Community Servings has reached a milestone in its mission of providing nourishing, scratch-made meals to people living in Massachusetts with critical and chronic illnesses, who are too sick to shop or cook for themselves: 9 million meals made.
The Jamaica Plain-based nonprofit organization, founded in 1990, has experienced major growth over the past year as medically tailored meal services have been integrated into new patient-centered models of care, expanding the agency’s reach across the commonwealth. More recently, the COVID-19 outbreak has prompted a surge in need for healthy food sources among the most vulnerable in the community.
“Community Servings has risen to the challenge presented by the pandemic by growing our client services, kitchen and meal delivery teams, and ramping up our scratch-made meal preparation by 40 percent to help feed hundreds of hungry neighbors in Boston each week,” said David B. Waters, CEO of Community Servings. “Our work – not only in response to COVID-19 but throughout our 30-year history – would not be possible without the many individual donors, corporations and private foundations that have supported us, along with help from public sector partners like the city of Boston.”
While the agency anticipated growing into its recently expanded, 31,000-square-foot Food Campus with a steady ramp-up over the next five years, Community Servings is now using all available cooking and packaging space to allow for workplace social distancing and to address the sharp increase in demand for meals.
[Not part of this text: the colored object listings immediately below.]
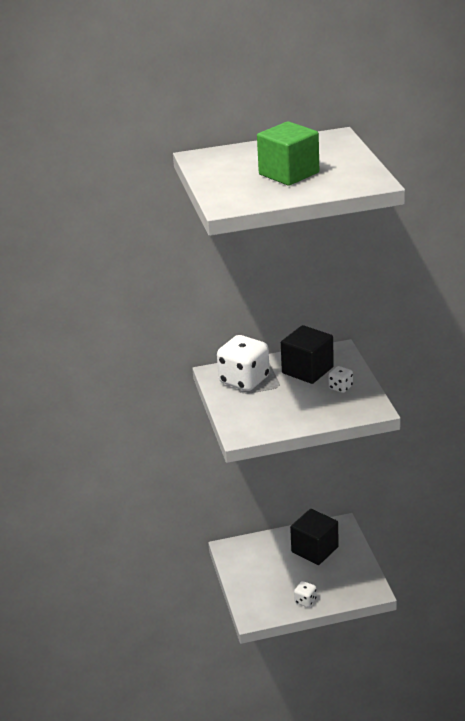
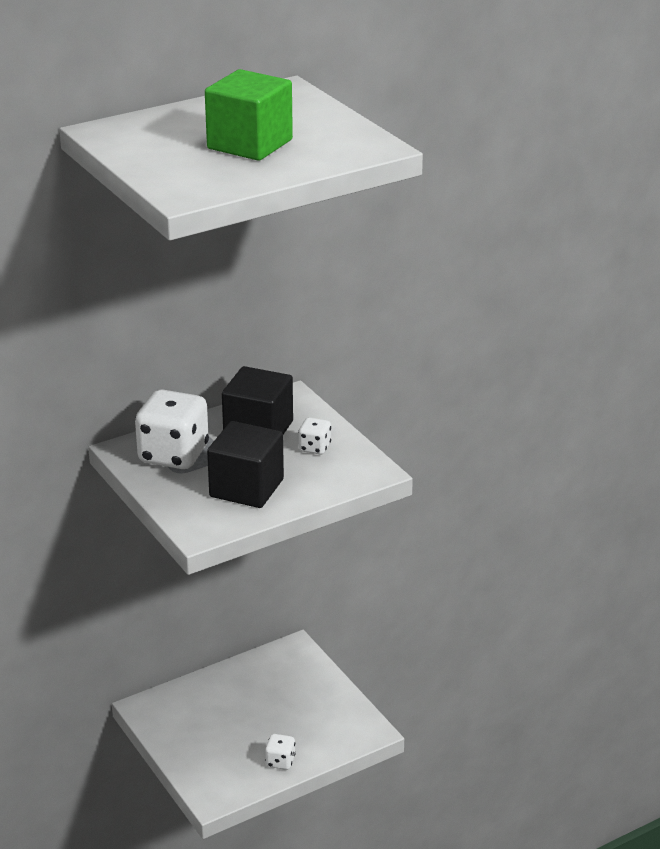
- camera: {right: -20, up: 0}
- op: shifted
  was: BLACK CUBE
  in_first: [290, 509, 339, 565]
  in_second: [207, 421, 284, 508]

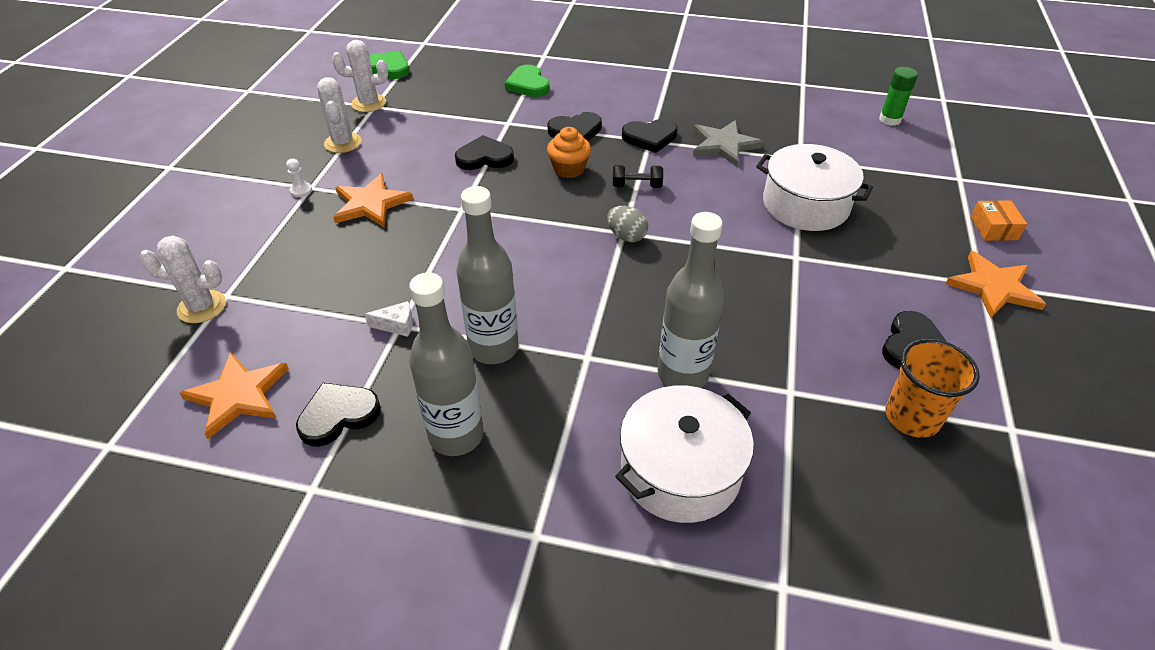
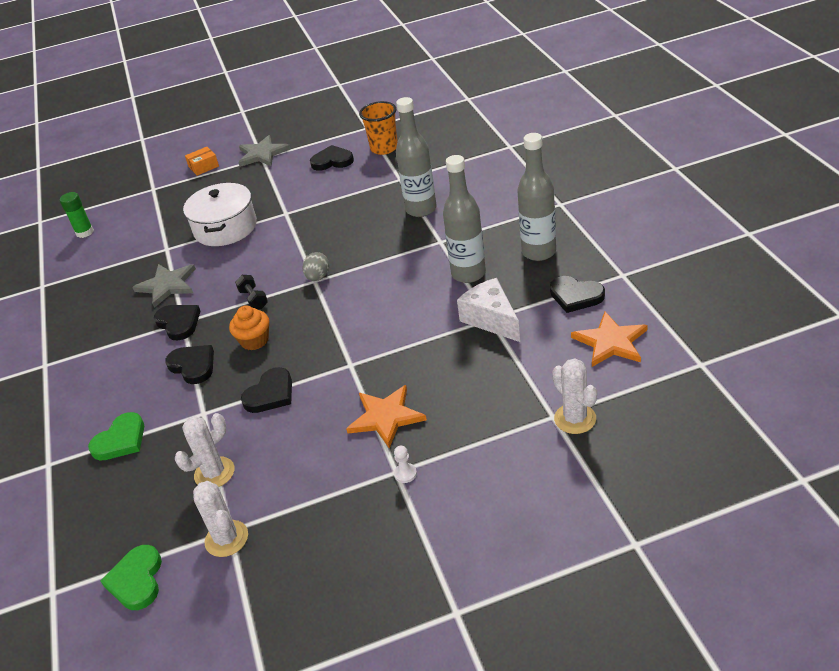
- camera: {right: -115, up: -5}
- op: shifted
  was: WHITE CACTUS
  in_first: [317, 77, 361, 153]
  in_second: [175, 413, 234, 487]
- op: scaled
  was: WHITE CHEESE
  in_first: [364, 301, 413, 337]
  in_second: [457, 278, 520, 342]
  ratio: 2.05
- op: rotated
  was: BLACK HEART
  in_first: [455, 135, 514, 170]
  in_second: [241, 367, 292, 413]
  clockwise: -105
- op: gone
  was: WHITE POT
  in_first: [615, 386, 754, 523]
- op: repainted
  was: ORANGE STAR
  now: GREY STAR
  in_first: [945, 251, 1046, 318]
  in_second: [238, 135, 291, 167]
The expanded meal-making effort has resulted in an unexpected and extraordinary increase in costs associated with purchasing more fresh and shelf-stable foods, and securing personal protective equipment (PPE) for staff to remain safe and healthy.
Community Servings has received generous support to its COVID-19 Rapid Relief Fund from major funders, including Bank of America, Biogen, Boston Resiliency Fund, The Boston Foundation, and The TJX Companies, Inc.
Community Servings began in 1990 during the HIV/AIDS health crisis, when a group of activists, faith groups and community organizations delivered a hot dinner to 30 individuals in the Boston neighborhoods of Dorchester and Roxbury. In the last two months during the COVID-19 crisis, Community Servings’ weekly meal production increased from 10,000 to 14,000; it may reach 18,000 meals per week by the end of June if current demand persists. The organization had expected to reach the 9 million meal milestone this summer, but the need came sooner and stronger.